I am trying to implement both the explicit and implicit Euler methods to approximate a solution for the following ODE:

dx/dt = -kx, where k = cos(2 pi t), and x(0) = 1

Euler's methods use finite differencing to approximate a derivative:

dx/dt = (x(t+dt) - x(t)) / dt

The forward method explicitly calculates x(t+dt) based on a previous solution x(t):

x(t+dt) = x(t) + f(x,t)dt

The backwards method is implicit, and finds the solution x(t+dt) by solving an equation involving the current state of the system x(t) and the later one x(t+dt):

x(t) = x(t+dt) - f(x,(t+dt))dt

My code for approximating a solution to dx/dt = -kx, x(0) = 1 and plotting it alongside the actual solution is given below:

### Import Necessary Packages
import matplotlib.pyplot as plt
import numpy as np
%config InlineBackend.figure_format = 'retina'
plt.rcParams['figure.figsize'] = (10.0, 6.0)

### Defining Basic Data
t0 = 0                                # initial t
tf = 4*np.pi                          # final t       
N = 1000                              # factor affecting time step size
dt = (4*np.pi)/N                      # time step size (as a factor of N)
t = np.linspace(t0,tf,N)              # defining a vector of t values from t0 to tf  
x0 = 1                                # initial x
x = np.zeros([N])                     # initializing array for x values
f = lambda x,t: -np.cos(2*np.pi*t)*x  # defining f(x,t) on RHS on ODE

### Define a Function for Euler's Forward Method ###
def ForwardEuler(f,x0,t):
    x[0] = x0
    for i in range(1,N-1):
        x[i+1] = x[i] + (f(x[i],t[i]))*dt
    return x

# Plot Solution
forward = ForwardEuler(f,x0,t)
actual = 1/np.exp((1/(2*np.pi))*np.sin(2*np.pi*t))
plt.plot(t,actual,'r-',t,forward,'b-')
plt.legend(['Actual','Backward Euler'])
plt.xlabel('Time')
plt.ylabel('Amplitude')
plt.title("Solution to $x'=-kx$,   $x$(0)=1")
plt.grid(True);plt.show()

My question lies in how to adapt the for-loop section of the code to display the backward Euler method instead of forward Euler method. I am having trouble with this since the equations require you to know x[i+1] in order to solve x[i+1].

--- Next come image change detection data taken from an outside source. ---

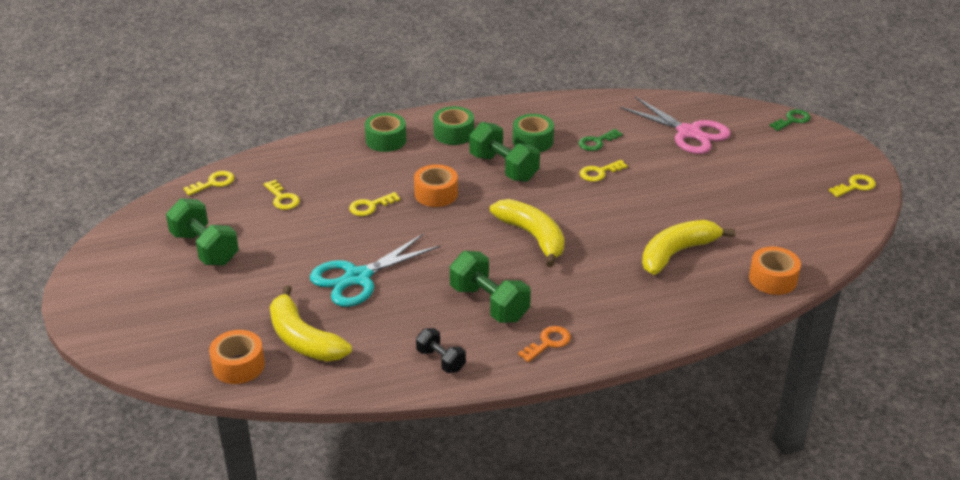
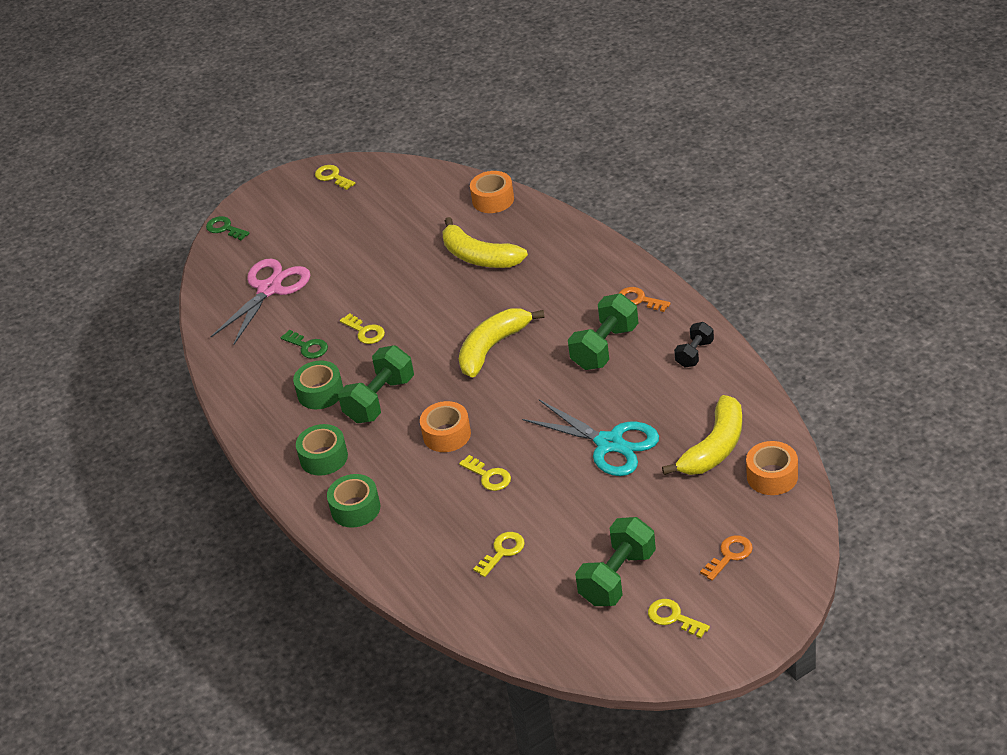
camera: 100 degrees left, 5 degrees up
(172, 313) = (729, 556): none -> orange key
(213, 183) = (496, 625): yellow key -> yellow key (673, 618)

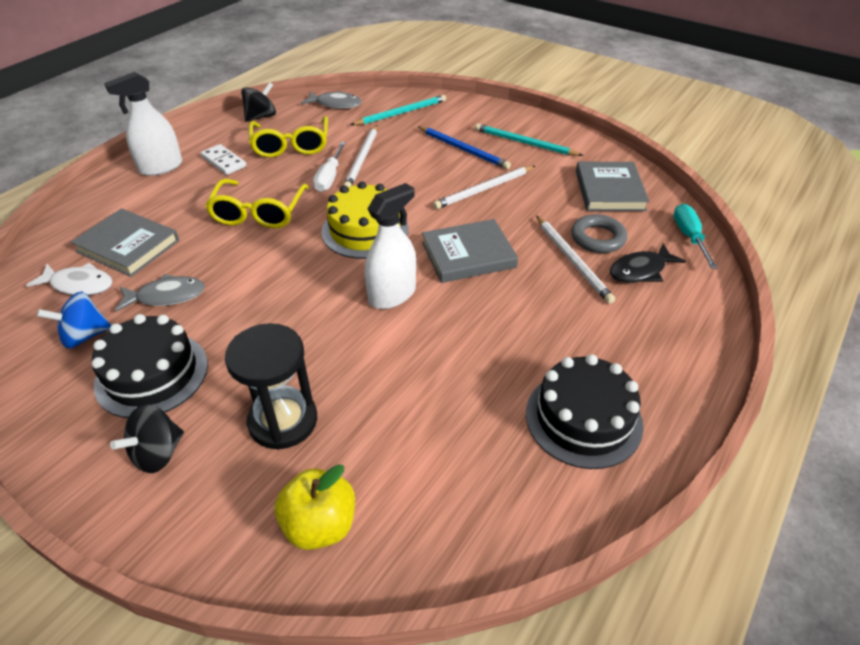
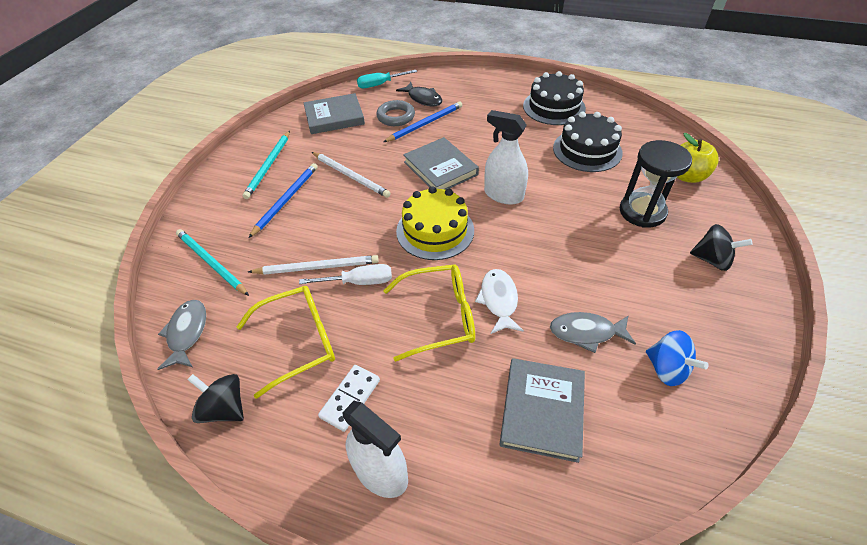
camera: 105 degrees left, 5 degrees up
(79, 285) = (618, 420): white fish -> white fish (498, 300)
(152, 374) = (663, 297): black cake -> black cake (587, 150)
(166, 296) = (586, 332): grey fish -> grey fish turned 60 degrees counterclockwise
(572, 261) = (425, 124): white pencil -> blue pencil

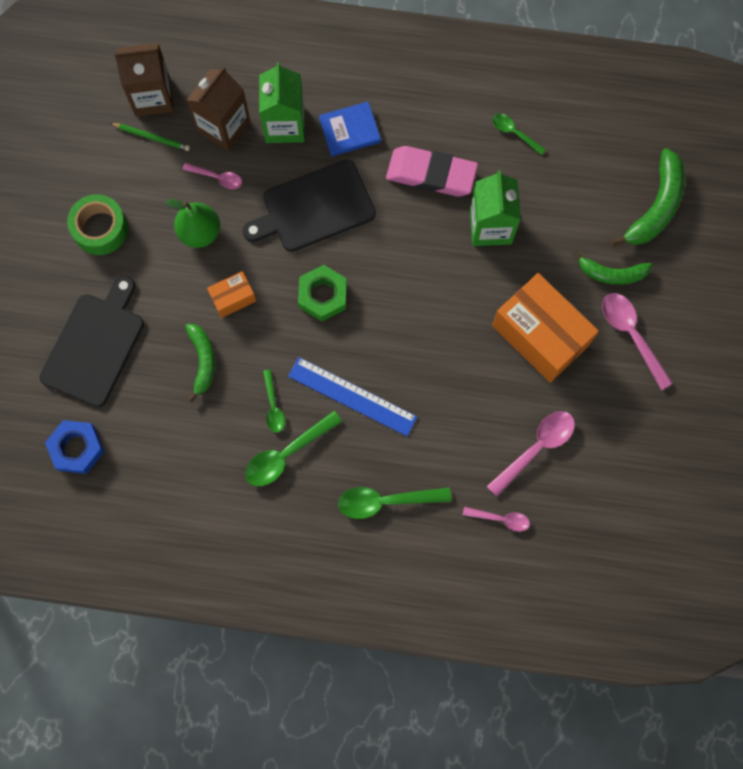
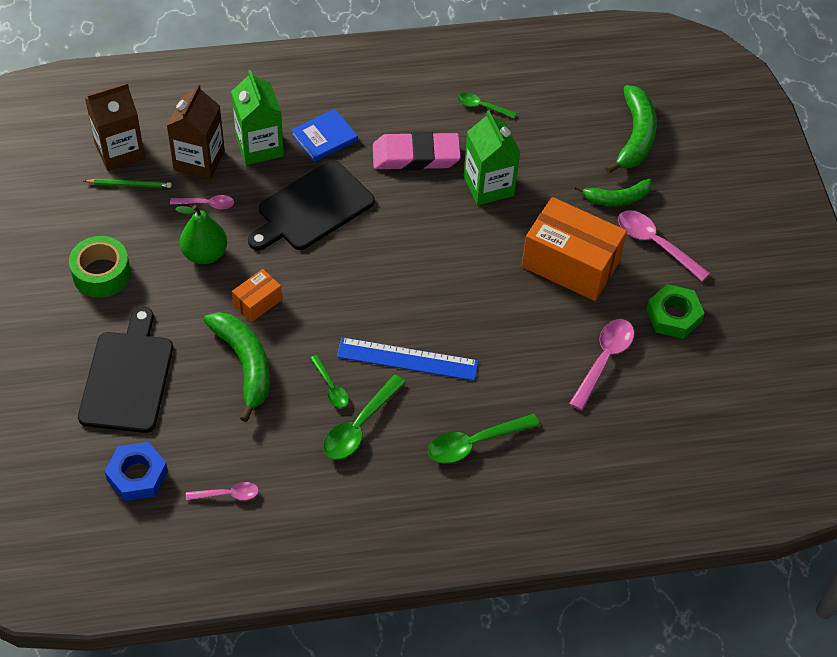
camera: 20 degrees left, 20 degrees down
(203, 361) = (245, 364): green banana -> green banana, size x1.53
(323, 295) = (347, 279): green nut -> green nut (673, 316)
(500, 519) = (593, 430): pink spoon -> pink spoon (227, 494)

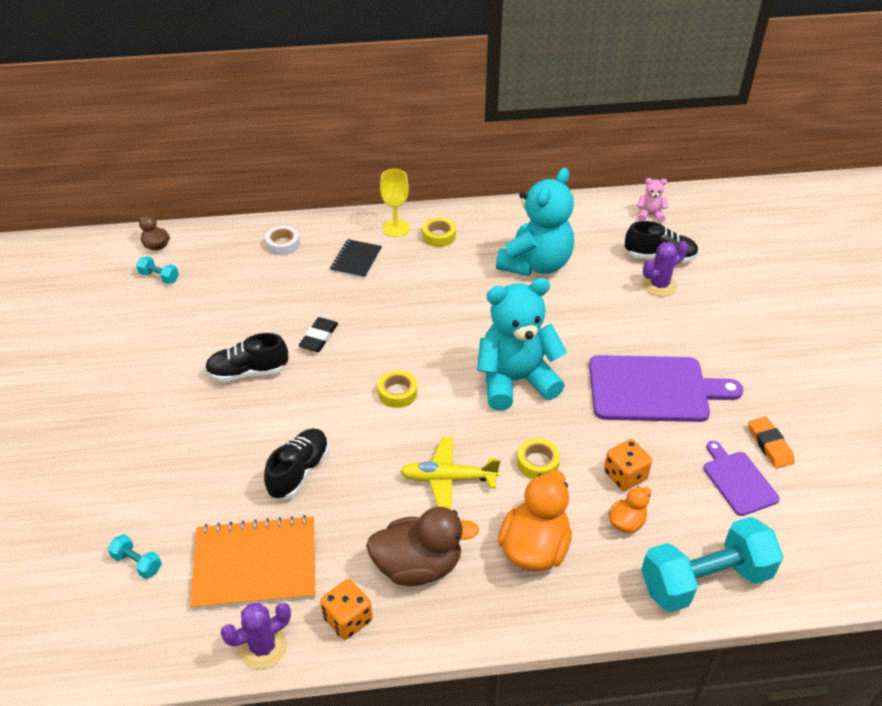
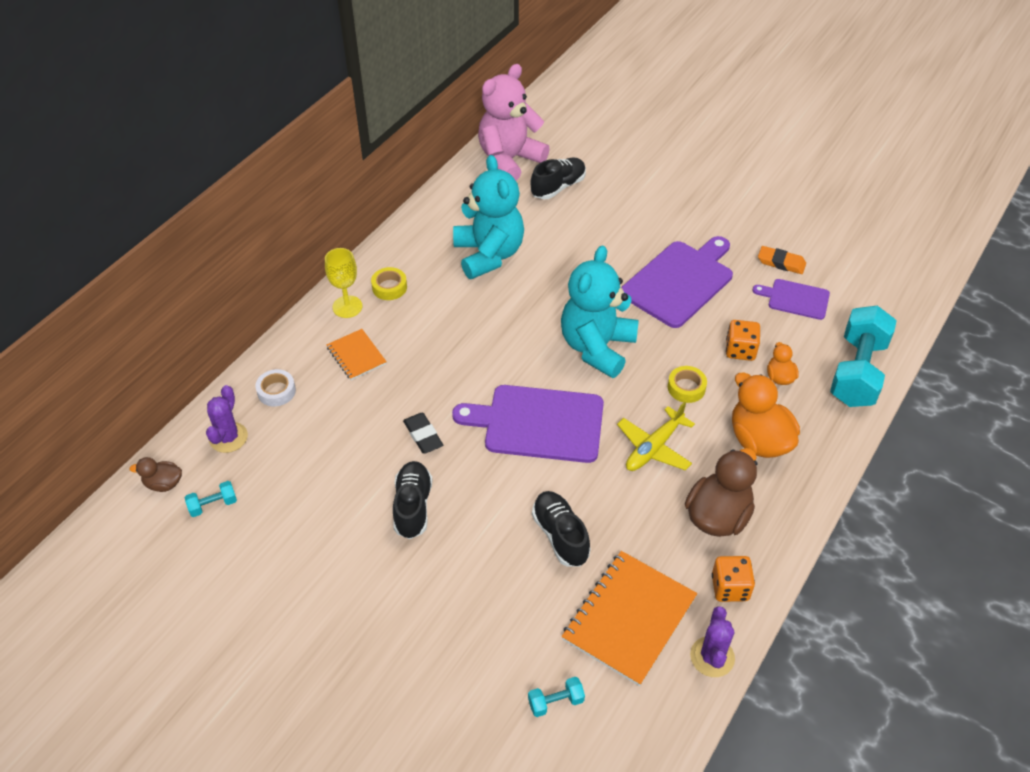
camera: 50 degrees left, 5 degrees up
(248, 372) = (413, 506): black shoe -> black shoe turned 150 degrees clockwise
(356, 260) = (356, 355): black notebook -> orange notebook
(397, 393) = (538, 423): yellow tape -> purple cutting board
(650, 215) = (509, 160): pink teddy bear -> pink teddy bear, size x2.43
(659, 285) = (585, 208): purple cactus -> purple cactus (228, 437)

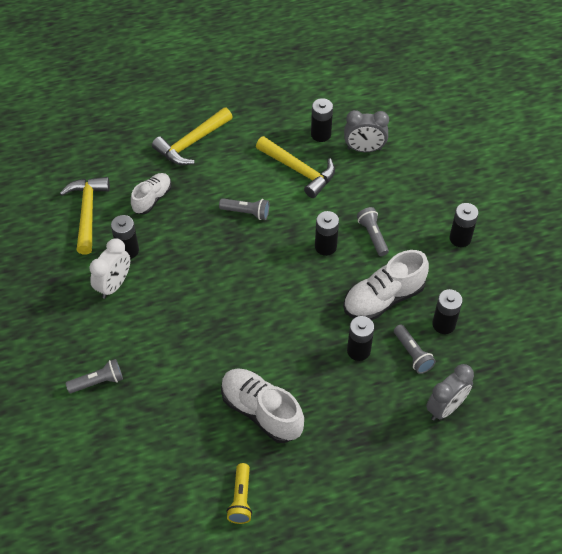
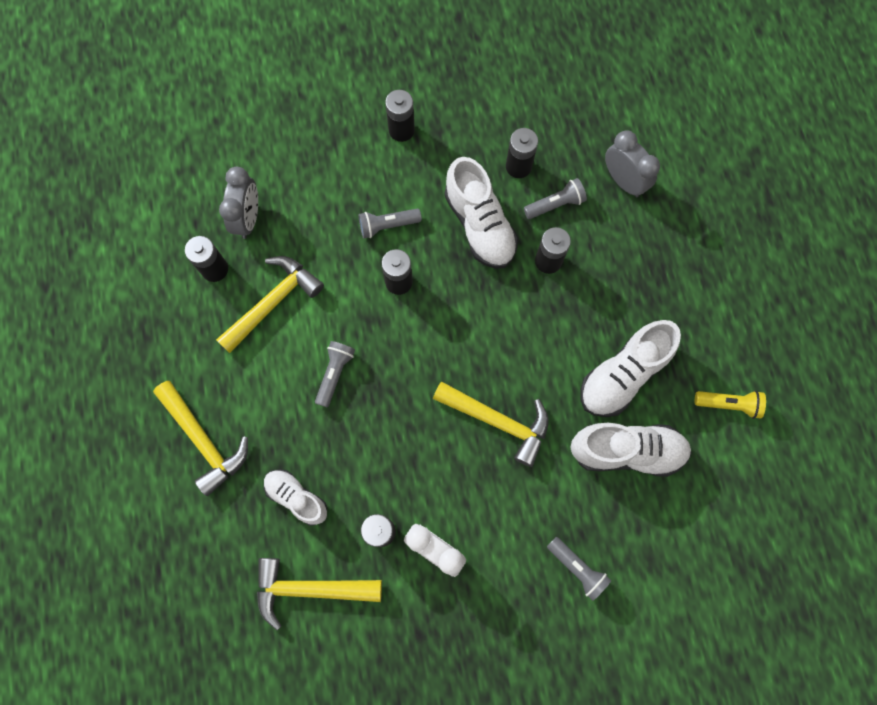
camera: 85 degrees left, 20 degrees up
(98, 382) = (577, 568): grey flashlight -> grey flashlight turned 150 degrees clockwise
(194, 416) = (627, 451): none -> white shoe
(215, 321) = (498, 421): none -> yellow hammer

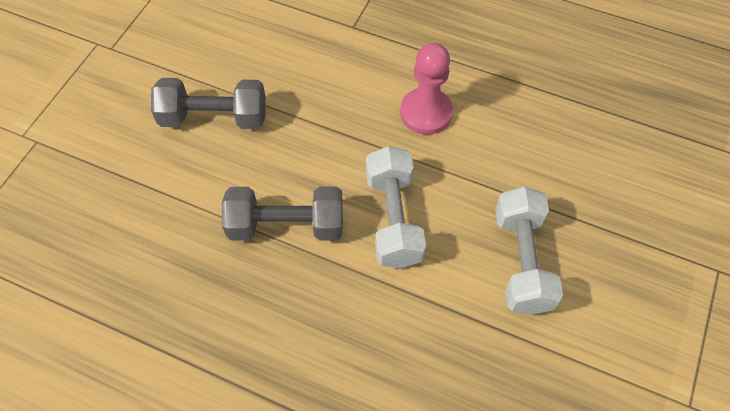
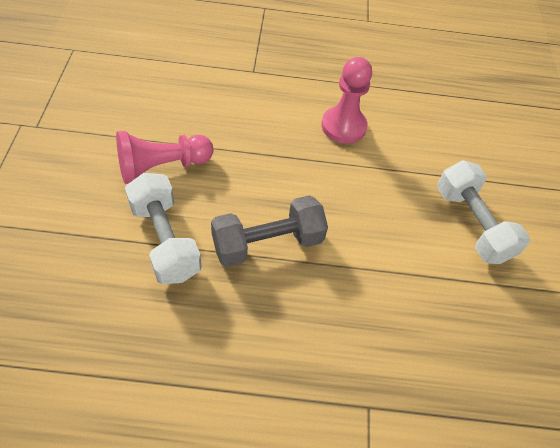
camera: 25 degrees left, 5 degrees down
(214, 117) = (162, 166): grey dumbbell -> pink pawn
(393, 219) = (356, 215): white dumbbell -> white dumbbell (165, 240)

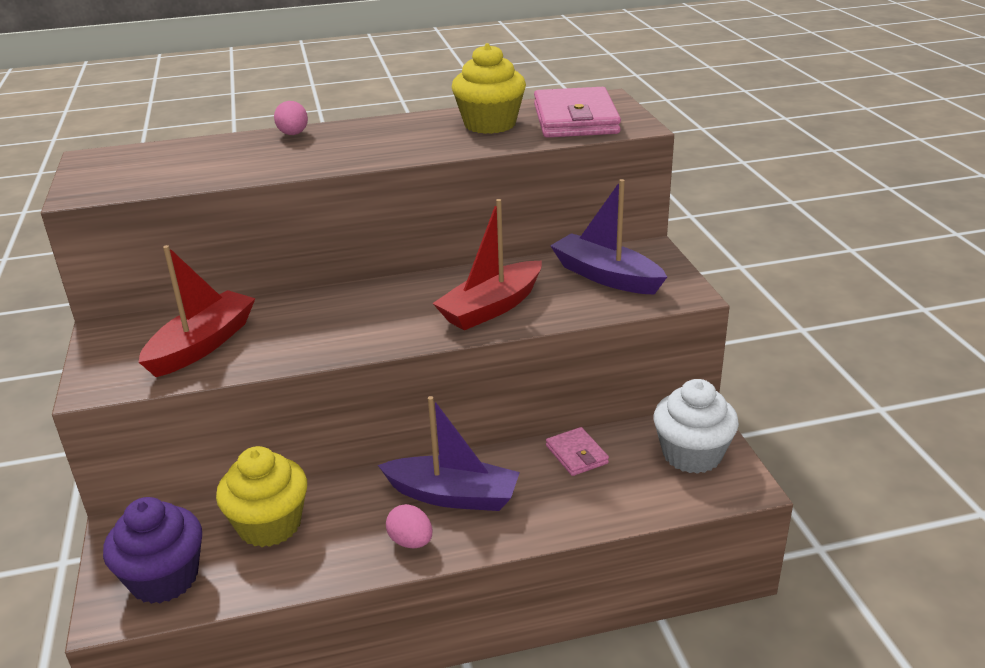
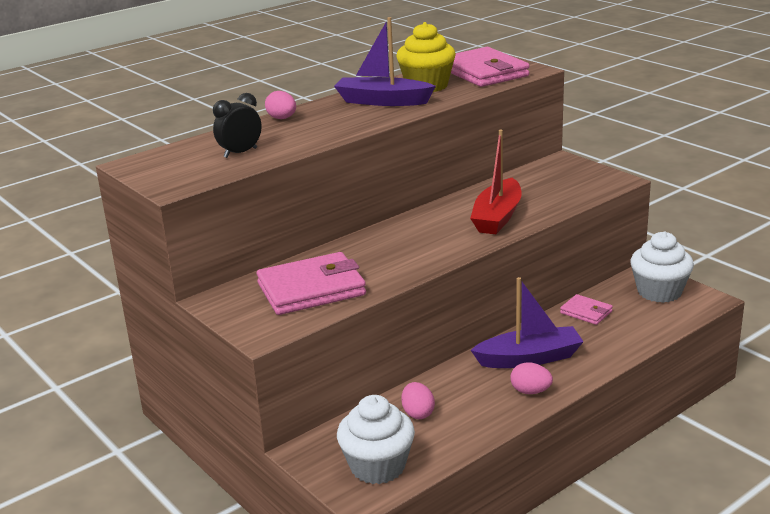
camera: 25 degrees left, 5 degrees down
(164, 578) = (377, 466): purple cupcake -> white cupcake
(196, 167) = (240, 153): none -> black clock
(202, 345) = (311, 289): red boat -> pink wallet
(269, 525) = (418, 413): yellow cupcake -> pink egg
(606, 276) = (552, 182): purple boat -> purple boat (382, 101)

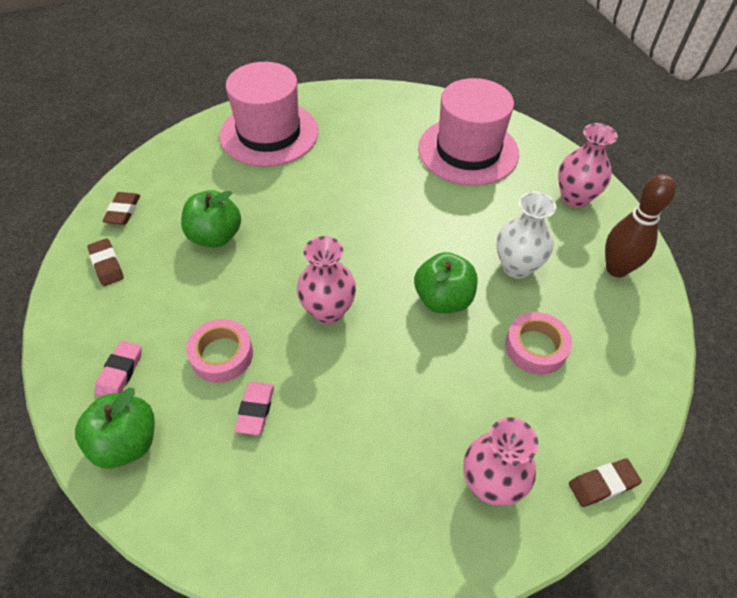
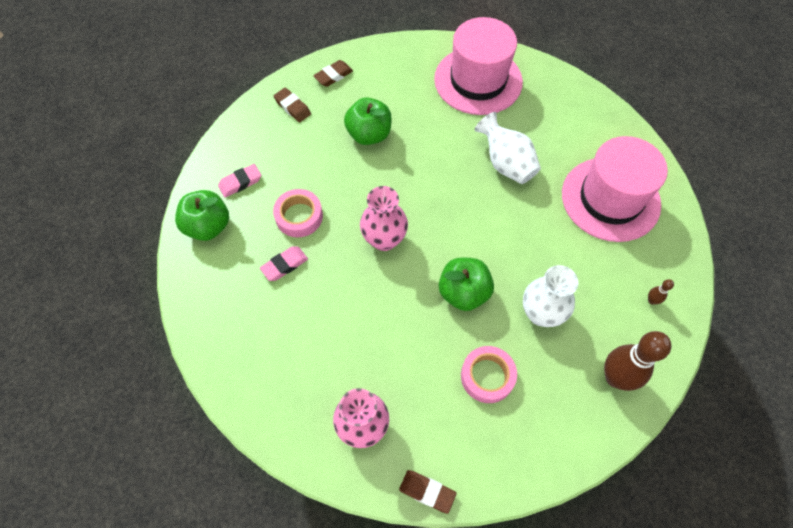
camera: 45 degrees right, 10 degrees up
(107, 265) = (292, 107): brown eraser -> brown eraser turned 60 degrees counterclockwise
(363, 179) = (506, 163): none -> white vase
(575, 198) = (651, 300): pink vase -> brown bowling pin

I believe the backwards for-loop would be what is given below, but I am unsure:

def BackwardEuler(f,x0,t):
    x[0] = x0
    for i in range(1,N-1):
        x[i] = x[i+1] - (f(x[i+1],t[i+1]))*dt
    return x

I have found very few resources online and am at a complete loss. Any help on this would be appreciated! Thank you!

Answer 1

In your for-loop you need the range to start at 0, otherwise you are missing x[0]: for i in range[0,N-1]:

As a result I saw that in time the sinewave slowly goes down. This is what the 'actual' function does not do. It has to do with the size of td. If you make td smaller, the sinewave decends less and the error is less between 'actual' and 'forward'.

Answer 2

Usually, for Backward Euler and Trapezoidal Rule, you write the expression as a equation (or a system of equations), then solve it (i.e. find its zeros). The zeros represent the value of x[i+1].

For example, for Backward Euler, the system is:

x[i+1] = x[i] + (f(x[i+1],t[i+1]))*dt

Which you can rewrite as:

x[i+1] - x[i] - dt*f(x[i+1], t[i+1]) = 0

The values x[i] and t[i+1] are known. The only unknown is x[i+1]. You can solve this system numerically (using something like fsolve), and the solution would be your x[i+1]. It is possible, of course, that you get more than one solution. You have to select the one that fits your problem (i.e. x cannot be an imaginary number, or x cannot be negative, etc.)

The same technique can be applied for Trapezoidal Rule, with the system being:

x[i+1] - x[i] - (f(x[i],t[i]) + f(x[i+1],t[i+1]))*(dt/2) = 0

PS: Check out Computational Science StackExchange. It is more suitable for question related to numerical and computational methods.